Kong Fanhua ist Dorfvorsteherin einer chinesischen Provinz und Heldin in dem Roman „Der Granatapfelbaum, der Kirschen trägt“. Als sie zur Wiederwahl antritt, sehen ihre Chancen zunächst blendend aus, bis die Bäuerin Xuedai ihr mit einer außerplanmäßigen dritten Schwangerschaft in der Einkindgesellschaft Chinas einen Strich durch die Rechnung macht.

 „Fanhua stellte ihre Reisschale auf den Tisch und ging hinaus. Sie wollte sich Xuedais Bauch einmal anschauen. Sobald sie an diesen Bauch dachte, kam es ihr vor, als stünde alles kopf, als ginge die Sonne im Westen auf. Noch im vergangenen Monat hatte das Familienplanungsbüro der Gemeinde Untersuchungen durchgeführt und bei jeder unplanmäßigen Schwangeren gleich an Ort und Stelle den Eingriff vorgenommen.

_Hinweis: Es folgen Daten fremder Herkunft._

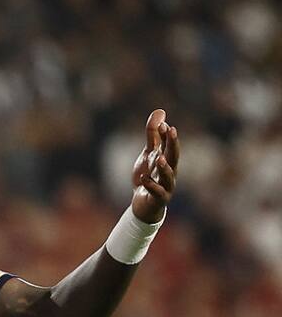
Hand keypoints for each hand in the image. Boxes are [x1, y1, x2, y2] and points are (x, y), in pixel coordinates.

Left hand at [130, 109, 179, 223]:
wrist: (143, 205)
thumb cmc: (149, 177)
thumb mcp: (148, 154)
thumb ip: (152, 134)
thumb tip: (161, 111)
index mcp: (167, 159)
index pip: (169, 145)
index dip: (167, 134)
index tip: (164, 124)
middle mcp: (169, 171)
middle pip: (174, 156)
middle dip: (173, 143)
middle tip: (171, 130)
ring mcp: (166, 186)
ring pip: (169, 176)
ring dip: (165, 166)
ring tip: (159, 157)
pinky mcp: (158, 198)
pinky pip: (157, 192)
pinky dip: (151, 185)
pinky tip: (144, 177)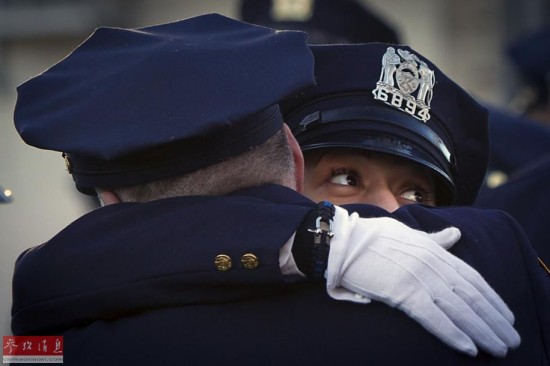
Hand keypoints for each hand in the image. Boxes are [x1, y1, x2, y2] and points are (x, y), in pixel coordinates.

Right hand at [326, 206, 519, 357]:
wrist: (343, 240)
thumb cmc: (371, 237)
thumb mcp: (408, 234)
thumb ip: (434, 239)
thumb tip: (455, 233)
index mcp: (435, 251)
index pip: (473, 278)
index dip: (493, 300)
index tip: (507, 317)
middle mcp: (433, 264)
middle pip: (471, 297)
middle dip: (494, 321)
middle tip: (511, 340)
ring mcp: (419, 278)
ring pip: (459, 309)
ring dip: (482, 331)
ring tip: (498, 348)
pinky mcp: (402, 292)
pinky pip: (433, 317)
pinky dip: (453, 333)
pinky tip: (469, 347)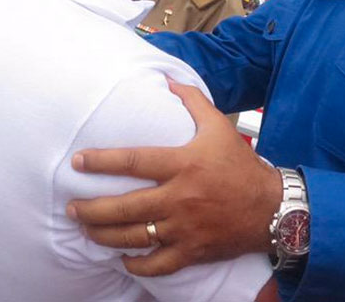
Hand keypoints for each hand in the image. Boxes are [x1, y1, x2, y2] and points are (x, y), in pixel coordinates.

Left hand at [67, 80, 281, 275]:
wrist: (272, 207)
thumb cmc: (241, 165)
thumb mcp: (218, 126)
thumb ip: (192, 101)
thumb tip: (168, 80)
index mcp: (182, 164)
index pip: (133, 161)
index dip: (102, 161)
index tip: (78, 162)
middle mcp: (179, 197)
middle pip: (125, 207)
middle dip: (92, 209)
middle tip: (72, 207)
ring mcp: (185, 228)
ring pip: (135, 237)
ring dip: (105, 236)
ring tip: (86, 230)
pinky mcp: (192, 251)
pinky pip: (158, 264)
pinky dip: (137, 264)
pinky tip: (123, 259)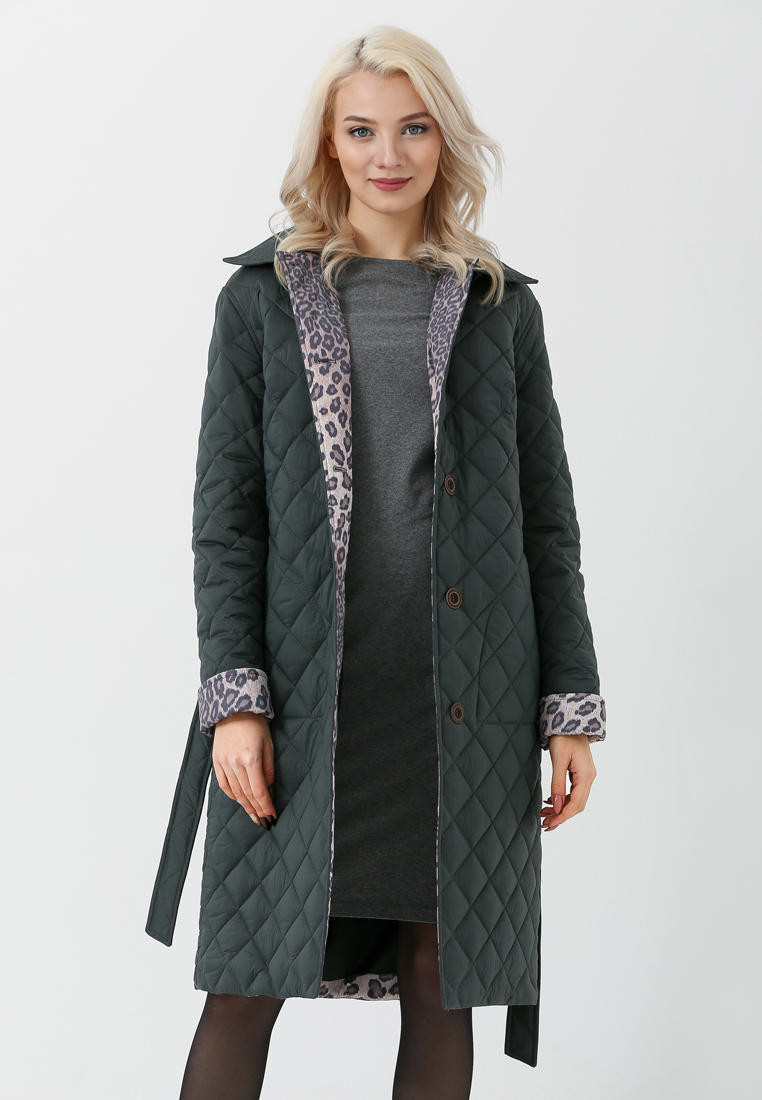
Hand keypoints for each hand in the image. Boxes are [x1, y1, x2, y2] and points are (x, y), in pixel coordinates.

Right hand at [212, 712, 277, 828]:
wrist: (233, 708)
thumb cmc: (255, 723)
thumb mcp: (268, 743)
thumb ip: (268, 767)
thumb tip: (268, 787)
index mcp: (251, 758)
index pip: (259, 790)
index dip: (266, 805)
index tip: (272, 815)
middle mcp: (235, 763)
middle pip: (247, 794)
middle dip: (256, 810)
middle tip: (264, 821)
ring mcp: (224, 763)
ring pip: (235, 792)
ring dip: (245, 806)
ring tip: (254, 815)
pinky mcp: (216, 761)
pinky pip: (223, 784)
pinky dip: (232, 795)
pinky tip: (239, 801)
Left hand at [537, 733, 596, 831]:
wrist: (570, 720)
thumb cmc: (564, 737)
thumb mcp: (558, 759)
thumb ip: (558, 784)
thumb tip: (557, 806)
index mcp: (586, 776)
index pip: (576, 804)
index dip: (563, 816)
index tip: (550, 824)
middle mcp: (589, 778)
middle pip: (577, 805)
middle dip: (561, 816)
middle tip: (544, 824)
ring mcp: (586, 776)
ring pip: (575, 800)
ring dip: (561, 809)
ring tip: (545, 815)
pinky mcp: (580, 773)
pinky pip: (574, 792)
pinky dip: (563, 800)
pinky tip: (551, 802)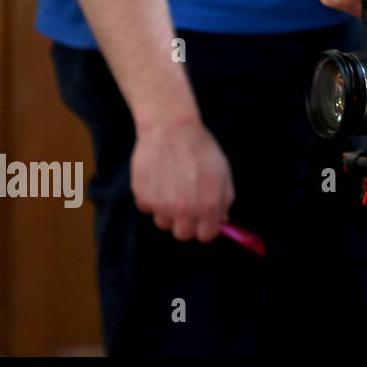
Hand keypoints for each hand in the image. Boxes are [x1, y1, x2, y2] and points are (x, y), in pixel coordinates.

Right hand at [131, 119, 234, 241]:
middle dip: (187, 223)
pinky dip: (152, 199)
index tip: (204, 221)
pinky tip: (159, 180)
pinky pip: (148, 208)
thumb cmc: (201, 149)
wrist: (171, 129)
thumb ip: (224, 200)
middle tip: (187, 206)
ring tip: (172, 188)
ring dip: (168, 212)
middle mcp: (184, 210)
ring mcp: (161, 205)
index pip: (206, 236)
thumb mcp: (223, 173)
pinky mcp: (142, 197)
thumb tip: (222, 219)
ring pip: (163, 223)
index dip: (206, 229)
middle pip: (183, 235)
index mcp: (207, 206)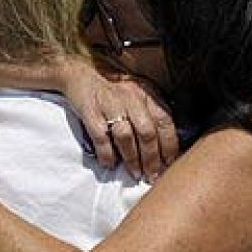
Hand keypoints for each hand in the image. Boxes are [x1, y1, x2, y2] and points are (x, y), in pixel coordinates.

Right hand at [59, 58, 179, 180]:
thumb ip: (152, 113)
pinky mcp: (90, 111)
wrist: (81, 75)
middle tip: (153, 175)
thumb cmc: (114, 91)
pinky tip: (109, 164)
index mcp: (146, 94)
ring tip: (135, 173)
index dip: (169, 145)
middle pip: (146, 132)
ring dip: (132, 158)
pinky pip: (100, 137)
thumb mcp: (137, 95)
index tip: (170, 163)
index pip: (164, 121)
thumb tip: (165, 145)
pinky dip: (106, 153)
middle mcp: (131, 98)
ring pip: (125, 136)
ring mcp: (110, 105)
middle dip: (152, 158)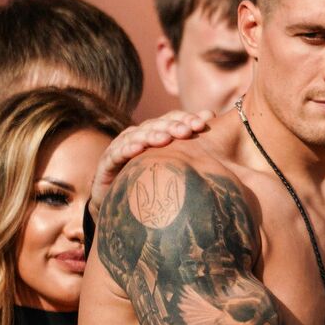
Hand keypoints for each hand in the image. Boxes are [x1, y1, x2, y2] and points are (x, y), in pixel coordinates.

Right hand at [89, 110, 211, 217]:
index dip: (187, 119)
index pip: (173, 120)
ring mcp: (122, 147)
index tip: (204, 122)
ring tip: (165, 138)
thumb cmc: (153, 183)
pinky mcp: (108, 163)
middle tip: (188, 130)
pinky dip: (126, 149)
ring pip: (137, 136)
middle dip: (173, 126)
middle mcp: (139, 136)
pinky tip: (137, 150)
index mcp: (157, 134)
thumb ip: (194, 148)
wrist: (120, 206)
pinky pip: (116, 154)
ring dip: (151, 135)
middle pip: (157, 126)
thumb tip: (216, 121)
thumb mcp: (176, 166)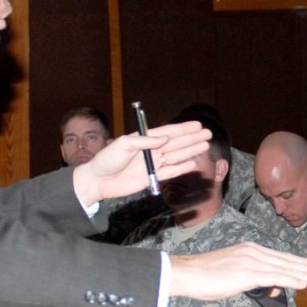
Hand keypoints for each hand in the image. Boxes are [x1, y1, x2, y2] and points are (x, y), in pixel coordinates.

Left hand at [72, 121, 211, 208]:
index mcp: (145, 139)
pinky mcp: (151, 178)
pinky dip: (181, 168)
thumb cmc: (108, 159)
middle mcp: (151, 150)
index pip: (168, 132)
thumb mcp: (123, 145)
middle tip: (207, 134)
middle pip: (176, 143)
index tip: (197, 126)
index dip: (183, 129)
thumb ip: (144, 141)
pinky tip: (192, 163)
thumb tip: (165, 139)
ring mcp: (152, 164)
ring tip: (204, 147)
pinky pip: (170, 172)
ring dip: (190, 151)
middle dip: (191, 139)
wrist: (99, 180)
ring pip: (176, 156)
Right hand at [168, 242, 306, 300]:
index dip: (298, 262)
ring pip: (285, 267)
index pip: (279, 257)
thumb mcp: (231, 275)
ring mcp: (251, 261)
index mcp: (249, 249)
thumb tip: (268, 286)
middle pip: (286, 260)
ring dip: (306, 274)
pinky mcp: (247, 273)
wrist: (186, 272)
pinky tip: (304, 283)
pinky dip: (291, 279)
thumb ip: (251, 279)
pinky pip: (275, 276)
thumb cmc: (203, 275)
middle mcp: (253, 251)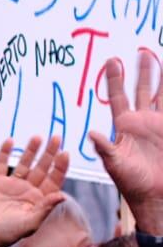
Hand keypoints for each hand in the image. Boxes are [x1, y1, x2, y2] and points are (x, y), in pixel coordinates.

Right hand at [0, 135, 69, 246]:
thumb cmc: (9, 234)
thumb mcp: (30, 223)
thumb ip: (46, 208)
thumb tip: (63, 195)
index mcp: (40, 200)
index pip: (54, 180)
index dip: (60, 167)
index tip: (65, 153)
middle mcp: (28, 190)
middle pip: (42, 168)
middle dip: (49, 153)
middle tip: (56, 137)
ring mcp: (12, 186)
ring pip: (24, 164)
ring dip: (31, 150)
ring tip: (37, 137)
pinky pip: (1, 165)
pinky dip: (5, 153)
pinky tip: (10, 141)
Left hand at [90, 56, 162, 232]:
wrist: (155, 195)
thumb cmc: (131, 182)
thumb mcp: (115, 165)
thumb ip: (105, 149)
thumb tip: (91, 134)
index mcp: (124, 126)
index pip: (118, 96)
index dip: (115, 79)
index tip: (112, 60)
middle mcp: (141, 121)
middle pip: (141, 90)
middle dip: (141, 71)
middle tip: (141, 50)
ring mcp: (158, 125)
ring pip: (160, 95)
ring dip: (160, 78)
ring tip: (158, 57)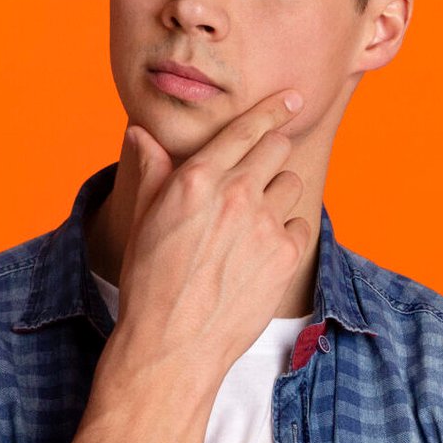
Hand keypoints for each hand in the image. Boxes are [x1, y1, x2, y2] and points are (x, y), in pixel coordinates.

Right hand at [107, 88, 311, 394]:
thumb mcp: (141, 220)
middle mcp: (235, 194)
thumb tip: (142, 133)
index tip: (291, 98)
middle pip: (277, 149)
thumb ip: (152, 172)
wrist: (172, 344)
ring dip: (279, 194)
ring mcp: (264, 224)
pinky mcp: (286, 256)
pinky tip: (264, 251)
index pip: (245, 129)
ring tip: (255, 220)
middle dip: (276, 148)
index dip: (272, 110)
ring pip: (292, 186)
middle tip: (273, 156)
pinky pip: (301, 227)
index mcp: (196, 178)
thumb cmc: (149, 282)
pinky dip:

Wie konnte Xuedai da nur übersehen worden sein?“

 So beginnt Fanhua mit ihren Ermittlungen und stößt dabei auf allerlei Ungereimtheiten. Vielen Dorfbewohnern stattet Fanhua vor der Wahl einen Besuch ab, um sich bezüglich der Bedürfnisse und des Wohlergehens ihrer Schützlinge auf dem laufenden zu halten und trifft dabei auf so allerlei seltsame Gestalten. So zum Beispiel auch auf den Landrat Zhang.

 „Neun von zehn Pockennarbengesichtern sahen eigentlich sehr ansprechend aus. Daß Landrat Zhang eine so ansprechende Persönlichkeit war, lag nicht nur an seiner Redeweise und Gestik, sondern auch an seinen Narben, die seinem Gesicht großen Ausdruck verliehen. Wenn er sich freute, färbten sie sich rot und schwollen sichtlich an. Wurde er wütend, färbten sie sich schwarz.“

 Durch Fanhuas großen Bekanntenkreis lernt der Leser sehr schnell die Mentalität der Bewohner der chinesischen Provinz und die Verhältnisse, in denen sie leben, kennen. Die gesellschaftlichen Strukturen gewinnen für den Leser von Kapitel zu Kapitel beziehungsweise von Unterhaltung zu Unterhaltung mehr an Transparenz, und die immer wieder vom Autoren Li Er gezielt eingesetzte Ironie verleiht dem Roman intelligenten und amüsanten Humor.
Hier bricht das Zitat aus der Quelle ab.